» **TASKS AND EXERCISES**
1) In the contributor notes, where did Maggie Dwyer move with her second husband?
2) Name every contributor who has a note in the contributor notes.
3) According to the contributor notes, why is Ann Dowsett Johnston now rediscovering her own voice? Answer in one to three sentences.

» **PASSAGE FOR REVIEW**

ANN DOWSETT JOHNSTON
I grew up in small-town northern Ontario, in a village in South Africa, and on the shores of Georgian Bay, surrounded, for the most part, by women and books. As a journalist, I have been blessed with a profession that has allowed me to continue in the same vein: travelling, talking and exploring the written word. In recent years, I have won a number of National Magazine awards for my work at Maclean’s. My greatest adventure, by far, has been the eighteen-year journey I have shared with my son Nicholas. As he heads off into the world to find his voice, I am rediscovering mine: writing on motherhood, modern life and the evolution of the family.
MAGGIE DWYER
I was born in Stratford, raised in southern Ontario and spent twenty interesting years in Winnipeg before moving to Vancouver Island with my second husband. I began writing down the stories that I had long been composing in my head during the afternoons of my years at home with my two daughters. I have published a short story collection, Misplaced Love, and am revising a novel.
LISA GREGOIRE
I prefer oceans to mountains. I screen my calls. The first song I ever learned all the lyrics to was Raindrops Keep Fallin on My Head by Billy Joe Thomas—I was five. I knew I
was an adult when I started craving vegetables and sleep. I don’t hold grudges or life insurance, and the man I married is still my best friend.
LINDA HARLOS
Health crises notwithstanding, I’m generally busy earning a modest, more or less honest living. I’m fortunate to have propelled myself to several of this planet’s breathtaking (literally!) venues. Although I’m an avid reader who sometimes fantasized about going through the looking glass, this subject wasn’t exactly the publishing debut of my dreams. Love and gratitude to all who accompanied, chauffeured, consoled and/or fed me during my recent ordeal.
SARAH HARVEY
I was born in Chicago but have spent most of my life within spitting distance of the Pacific Ocean. At fifteen I began what has turned out to be a career as a bookseller (with lapses into go-go dancing and clam digging), and I’ve been writing for the past fourteen years. I have two astonishing children, an assortment of amazing friends, an appreciation of solitude and a desire to learn Latin dancing before I’m too old to safely swivel my hips.

» **COLLECTED DATA**
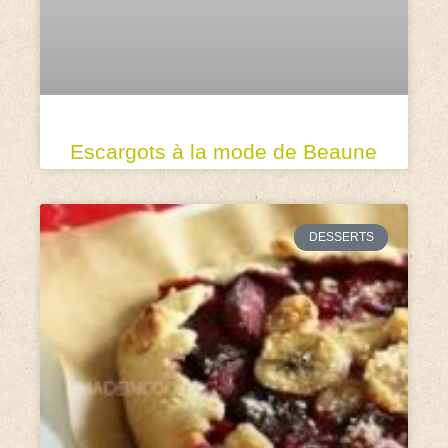
Escargots à la mode de Beaune
DESSERTS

» **ANSWERS PROVIDED**
1) Vancouver Island

2) Ann Dowsett Johnston, Maggie Dwyer, Lisa Gregoire, Linda Harlos, Sarah Harvey

3) Her son Nicholas is heading off into the world to find his voice after the eighteen-year journey they shared. As he does, she is rediscovering hers by writing on motherhood, modern life and the evolution of the family.